Era un hombre delgado, más bien poca cosa, su piel era pálida y de brillo mortecino
y siempre vestía trajes que le quedaban holgados, como si un niño se hubiese puesto la ropa
de su padre. Sus cabellos eran castaños y carentes de brillo tan seco que parecían poder
absorber la humedad a su alrededor. Su mirada apagada, acompañada de unas enormes
bolsas bajo sus ojos, las cuales resaltaban su muerte en vida. Fumaba en una vieja pipa
desproporcionada en tamaño y casi caricaturesca.

Se encontraba de camino al hogar de su infancia, Dolmen, un pequeño pueblo del


sur de España al que el tiempo bien había olvidado tiempo atrás y no solo el tiempo, pues el
poco recordaba de su infancia. Sus padres eran reservados, tanto que a los 10 años lo
internaron para estudiar en el “San Saturnino de Cartago” en la ciudad de Tortosa.
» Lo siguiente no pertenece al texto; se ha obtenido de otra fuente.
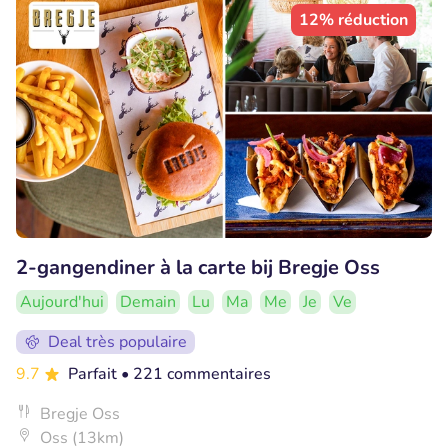
12% réduction
2-gangendiner à la carte bij Bregje Oss
Aujourd'hui
Demain
Lu
Ma
Me
Je
Ve
Deal très populaire
9.7
Parfait
• 221 commentaires
Bregje Oss
Oss (13km)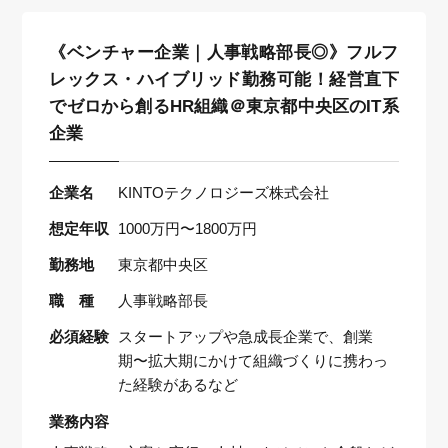
《ベンチャー企業｜人事戦略部長◎》フルフ
レックス・ハイブリッド勤務可能！経営直下
でゼロから創るHR組織＠東京都中央区のIT系
企業
企業名
KINTOテクノロジーズ株式会社
想定年収
1000万円〜1800万円
勤務地
東京都中央区
職 種
人事戦略部長
必須経験
スタートアップや急成長企業で、創業
期〜拡大期にかけて組織づくりに携わっ
た経験があるなど
業務内容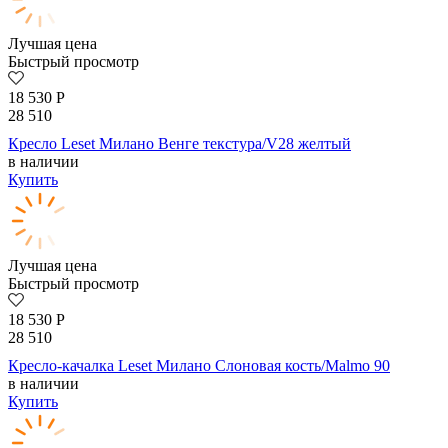
Лучшая цена
Быстрый просмотр
18 530
Р
28 510
Кресло Leset Милано Венге текстура/V28 желтый
в наличии
Купить
Лучшая цена
Быстрый просмотр
18 530
Р
28 510
Кресло-качалка Leset Милано Слоновая кость/Malmo 90
в наличии
Купить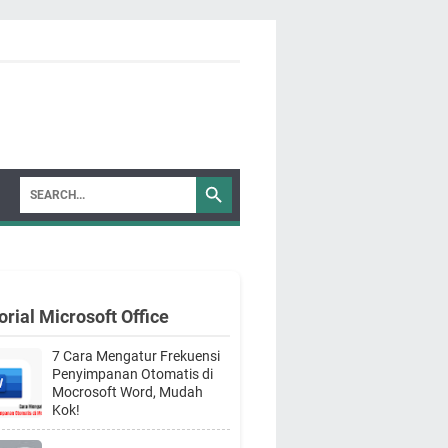
orial Microsoft Office
7 Cara Mengatur Frekuensi
Penyimpanan Otomatis di
Mocrosoft Word, Mudah
Kok!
Su padre trabajaba a diario encerrado en su despacho día sí y día también, su madre


le trataba como a un extraño desde que lo destetó y empezó a andar. Ni si quiera podía
tener acercamiento alguno a nadie del servicio, puesto que no duraban ni un mes en el
puesto. Esto hizo que durante su juventud fuese muy independiente y generó en él ciertas
carencias que reemplaza con su amiga la botella de anís.
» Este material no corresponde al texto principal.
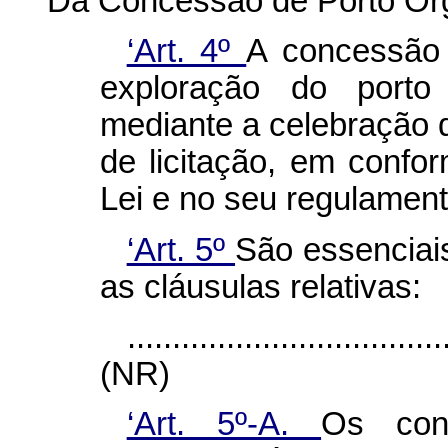
Da Concessão de Porto Or
‘Art. 4º
A concessão 
exploração do porto 
mediante a celebração 
de licitação, em confo
Lei e no seu regulament
‘Art. 5º
São essenciai
as cláusulas relativas:
...................................
(NR)
‘Art. 5º-A.
Os cont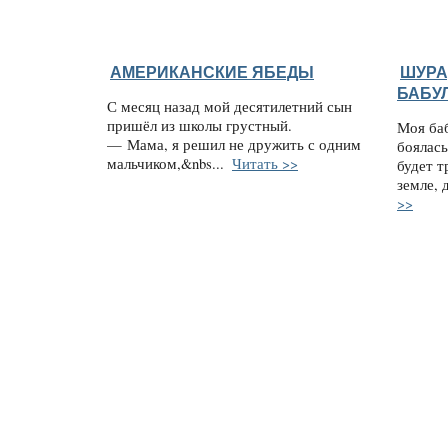
АМЕРИКАНСКИЕ ЯБЕДЫ
ШУРА
БАБУЛ
С месяц назад мой десятилетний сын
пришёл из школы грустный.
Моя баб
— Мама, я решил не дружить с одним
боялась
мальчиком,&nbs...
Читать >>
будет т
земле, 
>>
Volviendo al motivo de su llegada a tan lúgubre lugar, su madre había fallecido hará
un mes, recibiendo como herencia la casa familiar. Era un día nublado, de hecho el cielo
parecía cerrarse cuanto más se acercaban al pueblo, como si el destino de aquellos que lo
habitan fuera vivir en la era más oscura de la humanidad.
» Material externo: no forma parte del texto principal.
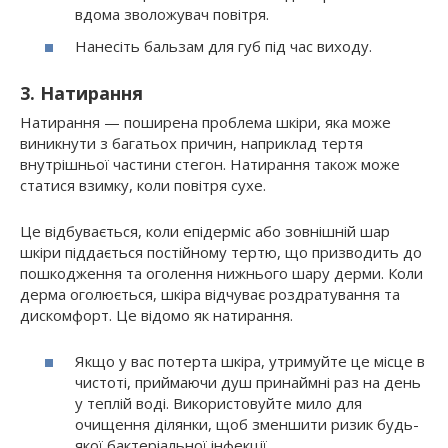
вдома зволожувач повітря.
Нанесіть бальзам для губ під час виходу.
3. Натирання
Натирання — поширена проблема шкіри, яка може
виникнути з багатьох причин, наприклад тертя
внутрішньої частини стегон. Натирання також може
статися взимку, коли повітря сухе.
Це відбувається, коли епідерміс або зовнішній шар
шкіри піддається постійному тертю, що призводить до
пошкодження та оголення нижнього шару дерми. Коли
дерма оголюється, шкіра відчуває роздратування та
дискомфорт. Це відомо як натирання.
Якщо у вас потерта шкіра, утримуйте це місце в
чистоті, приймаючи душ принаймні раз на день
у теплій воді. Використовуйте мило для
очищення ділянки, щоб зменшити ризик будь-
якої бактеріальної інфекції.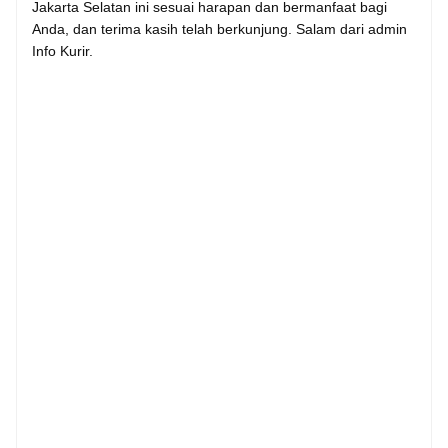
Jakarta Selatan ini sesuai harapan dan bermanfaat bagi
Anda, dan terima kasih telah berkunjung. Salam dari admin
Info Kurir.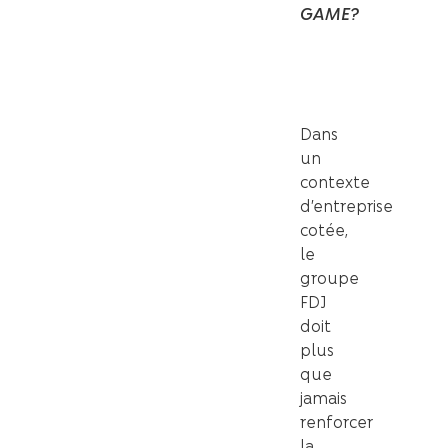
GAME?
Dans
un
contexte
d’entreprise
cotée,
le
groupe
FDJ
doit
plus
que
jamais
renforcer
la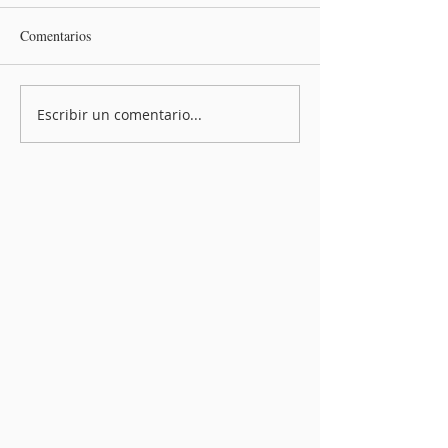
Comentarios
Escribir un comentario...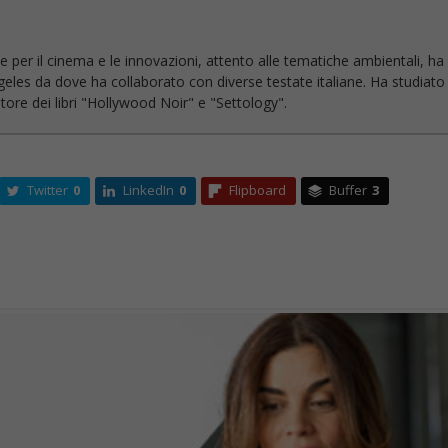
Twitter
0
LinkedIn
0
Flipboard
Buffer
3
El taxi no tardó en llegar a la entrada del pueblo, a un lado se pueden ver las ruinas
prehistóricas que daban nombre a la localidad, unos enormes dólmenes se alzaban a pie de
carretera y como el resto del lugar parecían olvidados por el paso del tiempo.

El conductor pregunta por la calle, haciendo que el lúgubre escritor se ponga


nervioso y busque rápidamente en sus papeles como si acabase de despertar de un trance y
tuviese que seguir con su vida sin momentos a frenar. “Calle caldero del Diablo”, le dice al
hombre, el cual solo ve como asiente con la cabeza a través del espejo retrovisor.
El lúgubre caserío asomaba al final de una de las más altas colinas del pueblo, el
suelo asfaltado pobremente sobre la vieja calzada hacia que el taxi retumbase durante todo
el trayecto. Era una pequeña casa, de no más de dos pisos, un enorme portón recibía a aquel
que lo visitase de una madera oscura, gruesa y envejecida con aspecto de sobrevivir a un
asedio o un desastre natural. Unas enormes aldabas de anillas de hierro fundido decoraban
y hacían la vez de timbre, estas colgaban de un siniestro diablo de acero negro el cual las
agarraba como si le perteneciesen y no pudieses robárselas.